Revue Spécialiséé Trimestrielle

LES CONTES POPULAIRES OMANAIS ET INDIEN : ÉTUDE COMPARÉE

Issue 53
LES CONTES POPULAIRES OMANAIS ET INDIEN : ÉTUDE COMPARÉE

Umama Mustapfa Al Ouati

Sultanat d’Oman

Les spécialistes s’accordent sur l’ancienneté et le caractère spontané des contes populaires, ainsi que sur le fait qu’ils reflètent l’âme des communautés autant qu’ils traduisent leurs souffrances, leurs croyances et aspirations. Ils sont l’expression de l’imaginaire et des expériences vécues des ancêtres, et c’est pourquoi ils constituent un héritage que les conteurs ont contribué à actualiser, à développer et à transformer. On comprend qu’il soit si difficile de remonter à leur origine ou de tenter d’identifier leurs auteurs, d’autant plus que les contes ne cessent de circuler oralement d’une civilisation à l’autre, au gré des migrations, des relations commerciales et, plus généralement, de la circulation des hommes. Le conte populaire est considéré comme partie intégrante du patrimoine des peuples, lequel comprend la littérature populaire aux côtés d’autres genres artistiques. Albu Ala (2006) souligne le fait que la littérature populaire est un héritage commun aux différentes catégories sociales. Celles-ci ont en effet reçu en partage la même culture exprimée à travers des formes artistiques et formulée au moyen de l’écrit ou de la parole, cette dernière organisant le texte littéraire populaire en tant que manifestation collective de l’oralité. 

L’étude a pour objectif, sur les deux plans épistémologique et scientifique, de déterminer les points communs entre les deux cultures populaires omanaise et indienne en mettant l’accent sur le texte des contes populaires. La chercheuse s’intéresse aussi bien sur le plan personnel que professionnel au domaine du récit populaire indien et, plus généralement à la culture du sous-continent. Elle tâche, plus particulièrement, à approfondir la réflexion sur les points de jonction entre ces deux cultures à la fois semblables et différentes : celle du monde arabe et celle de l’Inde.

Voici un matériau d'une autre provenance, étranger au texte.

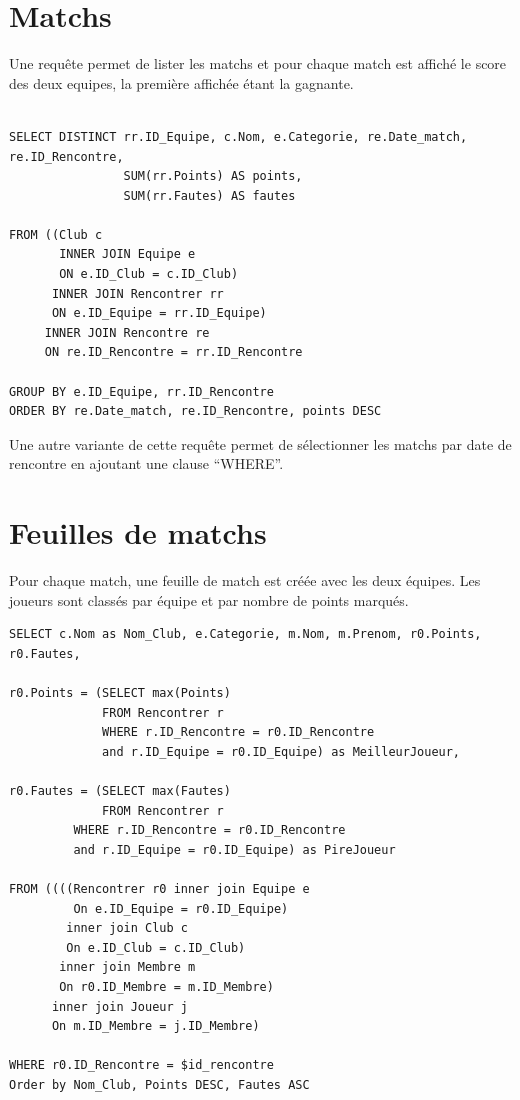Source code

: \documentclass[a4paper»,8pt,french,fleqn]{report}
\begin{document}
\section{Matchs}
Une requête permet de lister les matchs et pour chaque match est affiché le score des deux equipes, la première affichée étant la gagnante.

\begin{lstlisting}

SELECT DISTINCT rr.ID_Equipe, c.Nom, e.Categorie, re.Date_match, re.ID_Rencontre,
                SUM(rr.Points) AS points, 
                SUM(rr.Fautes) AS fautes 
		                      
FROM ((Club c
       INNER JOIN Equipe e
       ON e.ID_Club = c.ID_Club) 
      INNER JOIN Rencontrer rr
      ON e.ID_Equipe = rr.ID_Equipe)
     INNER JOIN Rencontre re
     ON re.ID_Rencontre = rr.ID_Rencontre

GROUP BY e.ID_Equipe, rr.ID_Rencontre
ORDER BY re.Date_match, re.ID_Rencontre, points DESC

\end{lstlisting}

Une autre variante de cette requête permet de sélectionner les matchs par date de rencontre en ajoutant une clause ``WHERE''.


\section{Feuilles de matchs}

Pour chaque match, une feuille de match est créée avec les deux équipes. Les joueurs sont classés par équipe et par nombre de points marqués.

\begin{lstlisting}
SELECT c.Nom as Nom_Club, e.Categorie, m.Nom, m.Prenom, r0.Points, r0.Fautes, 

r0.Points = (SELECT max(Points) 
             FROM Rencontrer r
             WHERE r.ID_Rencontre = r0.ID_Rencontre
             and r.ID_Equipe = r0.ID_Equipe) as MeilleurJoueur,

r0.Fautes = (SELECT max(Fautes) 
             FROM Rencontrer r
	     WHERE r.ID_Rencontre = r0.ID_Rencontre
	     and r.ID_Equipe = r0.ID_Equipe) as PireJoueur 
								
FROM ((((Rencontrer r0 inner join Equipe e
         On e.ID_Equipe = r0.ID_Equipe) 
        inner join Club c            
        On e.ID_Club = c.ID_Club) 
       inner join Membre m
       On r0.ID_Membre = m.ID_Membre) 
      inner join Joueur j
      On m.ID_Membre = j.ID_Membre)

WHERE r0.ID_Rencontre = $id_rencontre
Order by Nom_Club, Points DESC, Fautes ASC
\end{lstlisting}
\end{document}
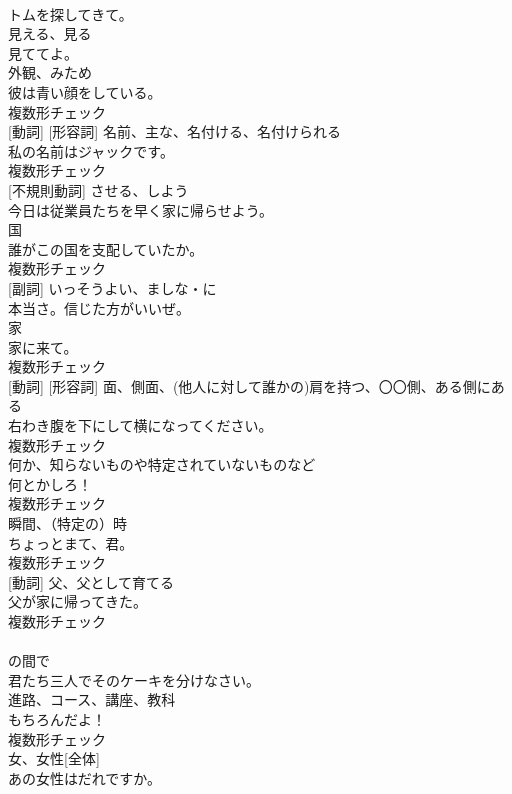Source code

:\documentclass[8pt]{extreport}
\begin{document}
\begin{CJK}{UTF8}{min}
\\	トムを探してきて。	
\\	[動詞]	見える、見る	
\\	見ててよ。	
\\	[名詞]	外観、みため	
\\	彼は青い顔をしている。	
\\	複数形チェック
\\	[名詞] [動詞] [形容詞]	名前、主な、名付ける、名付けられる	
\\	私の名前はジャックです。	
\\	複数形チェック
\\	[動詞] [不規則動詞]	させる、しよう	
\\	今日は従業員たちを早く家に帰らせよう。	
\\	[名詞]	国	
\\	誰がこの国を支配していたか。	
\\	複数形チェック
\\	[形容詞] [副詞]	いっそうよい、ましな・に	
\\	本当さ。信じた方がいいぜ。	
\\	[名詞]	家	
\\	家に来て。	
\\	複数形チェック
\\	[名詞] [動詞] [形容詞]	面、側面、(他人に対して誰かの)肩を持つ、〇〇側、ある側にある	
\\	右わき腹を下にして横になってください。	
\\	複数形チェック
\\	[名詞]	何か、知らないものや特定されていないものなど	
\\	何とかしろ！	
\\	複数形チェック
\\	[名詞]	瞬間、（特定の）時	
\\	ちょっとまて、君。	
\\	複数形チェック
\\	[名詞] [動詞]	父、父として育てる	
\\	父が家に帰ってきた。	
\\	複数形チェック
\\	[前置詞]	
\\	の間で	
\\	君たち三人でそのケーキを分けなさい。	
\\	[名詞]	進路、コース、講座、教科	
\\	もちろんだよ！	
\\	複数形チェック
\\	[名詞]	女、女性[全体]	
\\	あの女性はだれですか。	

\end{CJK}
\end{document}
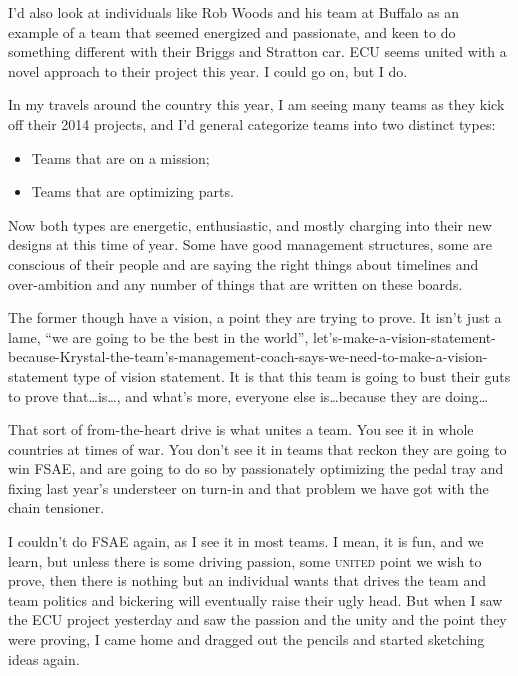 \documentclass[10pt, a4paper, article, oneside, twocolumn, final]{memoir}
\begin{document}
I’d also look at individuals like Rob Woods and his team at Buffalo as an example of a team that seemed energized and passionate, and keen to do something different with their Briggs and Stratton car. ECU seems united with a novel approach to their project this year. I could go on, but I do. 

In my travels around the country this year, I am seeing many teams as they kick off their 2014 projects, and I’d general categorize teams into two distinct types: 

\begin{itemize}
    \item Teams that are on a mission; 
    \item Teams that are optimizing parts. 
\end{itemize}

Now both types are energetic, enthusiastic, and mostly charging into their new designs at this time of year. Some have good management structures, some are conscious of their people and are saying the right things about timelines and over-ambition and any number of things that are written on these boards. 

The former though have a vision, a point they are trying to prove. It isn’t just a lame, “we are going to be the best in the world”, let’s-\allowbreak make-\allowbreak a-\allowbreak vision-\allowbreak statement-\allowbreak because-\allowbreak Krystal-\allowbreak the-\allowbreak team’s-\allowbreak management-\allowbreak coach-\allowbreak says-\allowbreak we-\allowbreak need-\allowbreak to-\allowbreak make-\allowbreak a-\allowbreak vision-\allowbreak statement type of vision statement. It is that this team is going to bust their guts to prove that\ldots is\ldots, and what’s more, everyone else is\ldots because they are doing\ldots

That sort of from-the-heart drive is what unites a team. You see it in whole countries at times of war. You don’t see it in teams that reckon they are going to win FSAE, and are going to do so by passionately optimizing the pedal tray and fixing last year’s understeer on turn-in and that problem we have got with the chain tensioner. 

I couldn’t do FSAE again, as I see it in most teams. I mean, it is fun, and we learn, but unless there is some driving passion, some \textsc{united} point we wish to prove, then there is nothing but an individual wants that drives the team and team politics and bickering will eventually raise their ugly head. But when I saw the ECU project yesterday and saw the passion and the unity and the point they were proving, I came home and dragged out the pencils and started sketching ideas again. 
\end{document}
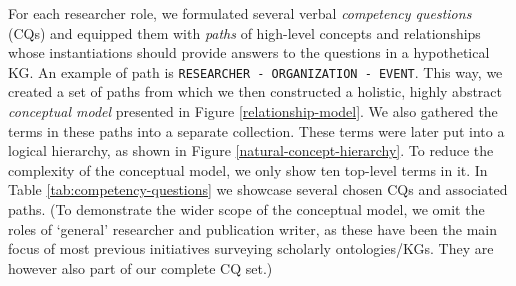 
For each researcher role, we formulated several verbal \emph{competency questions} (CQs) and equipped them with \emph{paths} of high-level concepts and relationships whose instantiations should  provide answers to the questions in a hypothetical KG. An example of path is \texttt{RESEARCHER - ORGANIZATION - EVENT}. This way, we created a set of paths from which we then constructed a holistic, highly abstract \emph{conceptual model} presented in Figure \ref{relationship-model}. We also gathered the terms in these paths into a separate collection. These terms were later put into a logical hierarchy, as shown in Figure \ref{natural-concept-hierarchy}. To reduce the complexity of the conceptual model, we only show ten top-level terms in it.
In Table \ref{tab:competency-questions} we showcase several chosen CQs and associated paths.
(To demonstrate the wider scope of the conceptual model, we omit the roles of `general' researcher and publication writer, as these have been the main focus of most previous initiatives surveying  scholarly ontologies/KGs.
They are however also part of our complete CQ set.)%



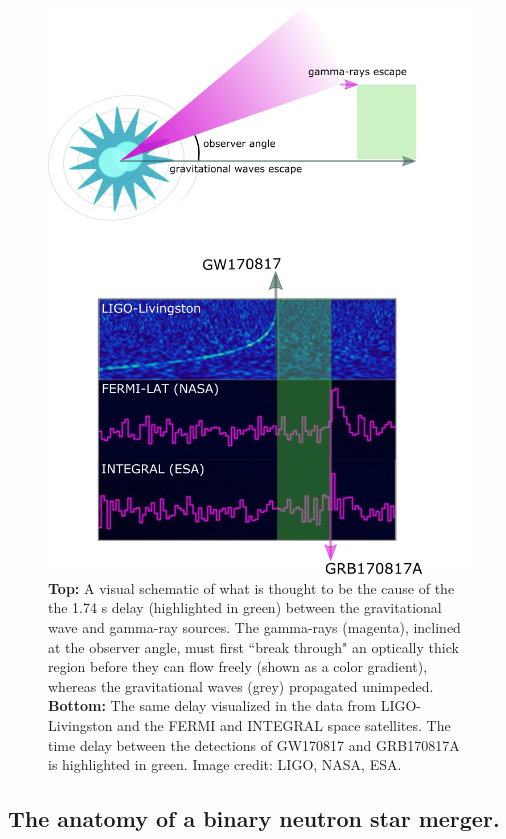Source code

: \documentclass[1.5,11pt]{beavtex}
\begin{document}
\begin{figure}[htbp]
  \centering
  \includegraphics[scale=0.55]{images/ch1/time-delay-2.png}
  \caption{\selectfont \textbf{Top:} A visual schematic of what is thought to be the cause of the the 1.74 s delay (highlighted in green) between the gravitational wave and gamma-ray sources. The gamma-rays (magenta), inclined at the observer angle, must first ``break through" an optically thick region before they can flow freely (shown as a color gradient), whereas the gravitational waves (grey) propagated unimpeded. \textbf{Bottom:} The same delay visualized in the data from LIGO-Livingston and the FERMI and INTEGRAL space satellites. The time delay between the detections of GW170817 and GRB170817A is highlighted in green. Image credit: LIGO, NASA, ESA.}
  \label{fig:time-delay}
\end{figure}

\clearpage
\subsection{The anatomy of a binary neutron star merger.}
\label{ch:Intro ssec: a BNS merger}
\end{document}
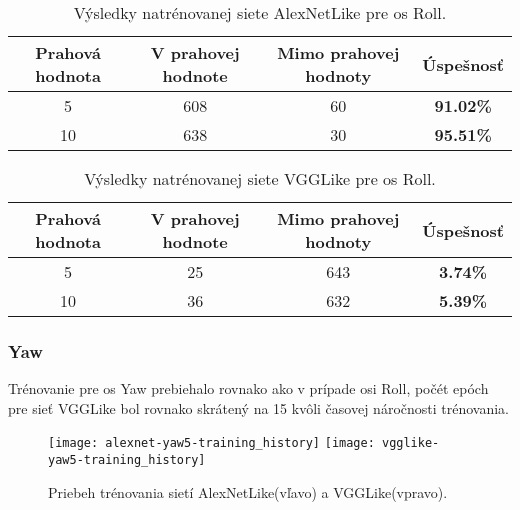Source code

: \begin{table}[H]
    \centering
    \begin{tabular}{|c|c|c|c|}
        \hline
        Prahová hodnota & V prahovej hodnote       & Mimo prahovej hodnoty    & Úspešnosť    \\ \hline
        5               & {\color[HTML]{009901} 608} & {\color[HTML]{9A0000} 60} & \textbf{91.02\%} \\ \hline
        10              & {\color[HTML]{009901} 638} & {\color[HTML]{9A0000} 30} & \textbf{95.51\%} \\ \hline
    \end{tabular}
    \caption{Výsledky natrénovanej siete AlexNetLike pre os Roll.}
    \label{tab:alexnetrollresults}
\end{table}
\begin{table}[H]
    \centering
    \begin{tabular}{|c|c|c|c|}
        \hline
        Prahová hodnota & V prahovej hodnote       & Mimo prahovej hodnoty    & Úspešnosť    \\ \hline
        5               & {\color[HTML]{009901} 25} & {\color[HTML]{9A0000} 643} & \textbf{3.74\%} \\ \hline
        10              & {\color[HTML]{009901} 36} & {\color[HTML]{9A0000} 632} & \textbf{5.39\%} \\ \hline
    \end{tabular}
    \caption{Výsledky natrénovanej siete VGGLike pre os Roll.}
    \label{tab:vgglikerollresults}
\end{table}


\subsubsection{Yaw}
Trénovanie pre os Yaw prebiehalo rovnako ako v prípade osi Roll, počét epóch pre sieť VGGLike
    bol rovnako skrátený na 15 kvôli časovej náročnosti trénovania.

\begin{figure}[H]
    \centering
    \texttt{[image: alexnet-yaw5-training\_history]}
	\texttt{[image: vgglike-yaw5-training\_history]}
	\caption{Priebeh trénovania sietí AlexNetLike(vľavo) a VGGLike(vpravo).}
	\label{pic:yawaxis}
\end{figure}

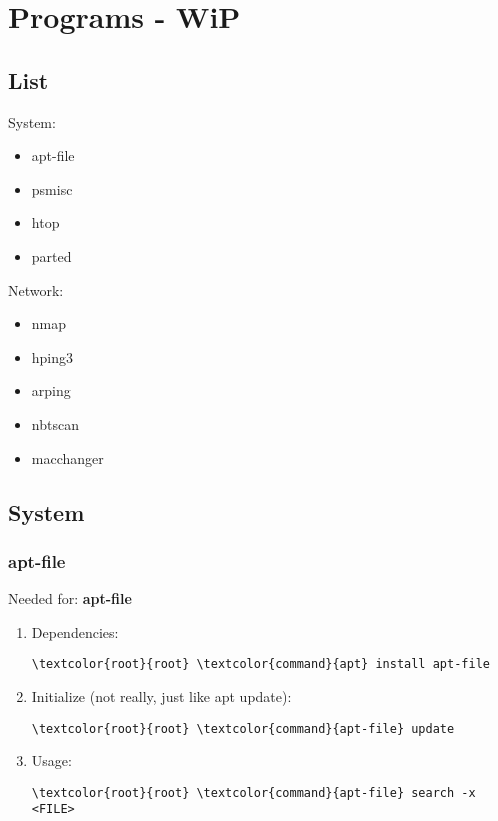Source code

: \documentclass[10pt, a4paper, onecolumn, openany]{book} %
\begin{document}
\chapter{Programs - WiP}
\section{List}
System:
\begin{itemize}
    \item apt-file
    \item psmisc
    \item htop
    \item parted
\end{itemize}
Network:
\begin{itemize}
    \item nmap
    \item hping3
    \item arping
    \item nbtscan
    \item macchanger
\end{itemize}
\section{System}
\subsection{apt-file}
Needed for: \textbf{apt-file}
\begin{enumerate}
    \item Dependencies:
\begin{Verbatim}[commandchars=\\\{\}]
\textcolor{root}{root} \textcolor{command}{apt} install apt-file
\end{Verbatim}
    \item Initialize (not really, just like apt update):
\begin{Verbatim}[commandchars=\\\{\}]
\textcolor{root}{root} \textcolor{command}{apt-file} update
\end{Verbatim}
    \item Usage:
\begin{Verbatim}[commandchars=\\\{\}]
\textcolor{root}{root} \textcolor{command}{apt-file} search -x <FILE>
\end{Verbatim}
\end{enumerate}
\end{document}
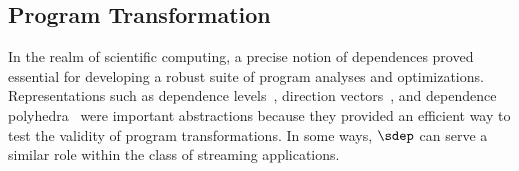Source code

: \subsection{Program Transformation}

In the realm of scientific computing, a precise notion of dependences
proved essential for developing a robust suite of program analyses and
optimizations.  Representations such as dependence levels~\cite{AK82},
direction vectors~\cite{wolfe82}, and dependence
polyhedra~\cite{Irig88} were important abstractions because they
provided an efficient way to test the validity of program
transformations.  In some ways, $\sdep$ can serve a similar role
within the class of streaming applications.
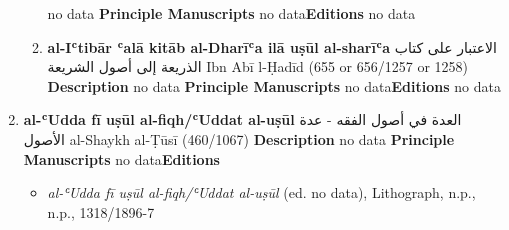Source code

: \documentclass{article}
\begin{document}
\begin{enumerate}
\begin{enumerate}
        no data
        \newline
        \newline
    \textbf{Principle Manuscripts}
\newline
no data\newline\textbf{Editions}
\newline
no data\newline
      \item \textbf{al-Iʿtibār ʿalā kitāb al-Dharīʿa ilā uṣūl al-sharīʿa}
        \newline
        \textarabic{الاعتبار على كتاب الذريعة إلى أصول الشريعة}
        \newline
        Ibn Abī l-Ḥadīd
        \newline
        (655 or 656/1257 or 1258)
        \newline
        \newline
        \textbf{Description}
        \newline	
        no data
        \newline
        \newline
    \textbf{Principle Manuscripts}
\newline
no data\newline\textbf{Editions}
\newline
no data\newline
\end{enumerate}

      \item \textbf{al-ʿUdda fī uṣūl al-fiqh/ʿUddat al-uṣūl}
        \newline
        \textarabic{العدة في أصول الفقه - عدة الأصول}
        \newline
        al-Shaykh al-Ṭūsī
        \newline
        (460/1067)
        \newline
        \newline
        \textbf{Description}
        \newline	
        no data
        \newline
        \newline
    \textbf{Principle Manuscripts}
\newline
no data\newline\textbf{Editions}
\begin{itemize}
        \item \emph{al-ʿUdda fī uṣūl al-fiqh/ʿUddat al-uṣūl} (ed. no data), Lithograph, n.p., n.p., 1318/1896-7
        

\end{itemize}
\end{enumerate}
\end{document}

Il est possible de déterminer, par-delà la diversité des contes populaires analysés dans le cadre de cette étude, des caractères communs entre les patrimoines narratifs arabe et indien. Nous avons en effet des personnages qui se retrouvent tels quels dans l’ensemble des contes et dont le nombre ne dépasse pas les sept pour chacun de ces récits. Les deux types de contes ne comptent qu’un seul héros axial, mais différents adjuvants. Le rôle du héros peut être confié à un autre personnage, mais les deux ne partagent pas cette primauté dans le même conte. Au-delà de leur diversité, les personnages se répartissent en deux classes principales : les riches et les pauvres. Dans la première, nous trouvons le roi, la reine, le prince, la princesse, le marchand, etc. La deuxième classe est représentée à travers les personnages du bûcheron, du derviche, du domestique, etc., ces dernières fonctions représentant elles-mêmes diverses strates de la société. Nous pouvons ainsi avoir affaire à des métiers modestes comme le filage de la laine ou la coupe du bois, ou à des activités propres aux classes les plus élevées comme la chasse. Les différences de milieu sont également perceptibles dans les lieux où se déroulent les événements : ceux-ci peuvent être un palais ou une chaumière, mais la forêt demeure l’espace commun où se dissolvent les classes sociales. Le conte populaire met à chaque fois l’accent sur les spécificités locales : sans les indications élémentaires qui y sont liées, il ne serait pas possible en effet de connaître l’identité du récit. Ainsi, le contexte indien s’impose grâce aux noms des arbres, des fruits ou d’animaux tels que le tigre, le perroquet ou le serpent, tandis que la biche est typique de la région d’Oman comme le lotus, fleur et arbrisseau, est inséparable du milieu naturel arabe. La langue et le style des contes analysés se caractérisent, comme la plupart des récits de ce genre, par leur simplicité et leur forme directe. Cependant, nous percevons quelquefois un déficit au niveau du lien logique entre les parties du récit. Plusieurs nœuds s’y développent, comme l’auteur l’a montré dans le dernier conte dont l’analyse fait apparaître qu’il est formé de la fusion en une seule structure de deux récits distincts. Dans certains contes, les transformations se produisent de façon brusque, immédiate et sans préparation, le récit lui-même pouvant parfois se terminer brutalement malgré la complexité des événements entrelacés.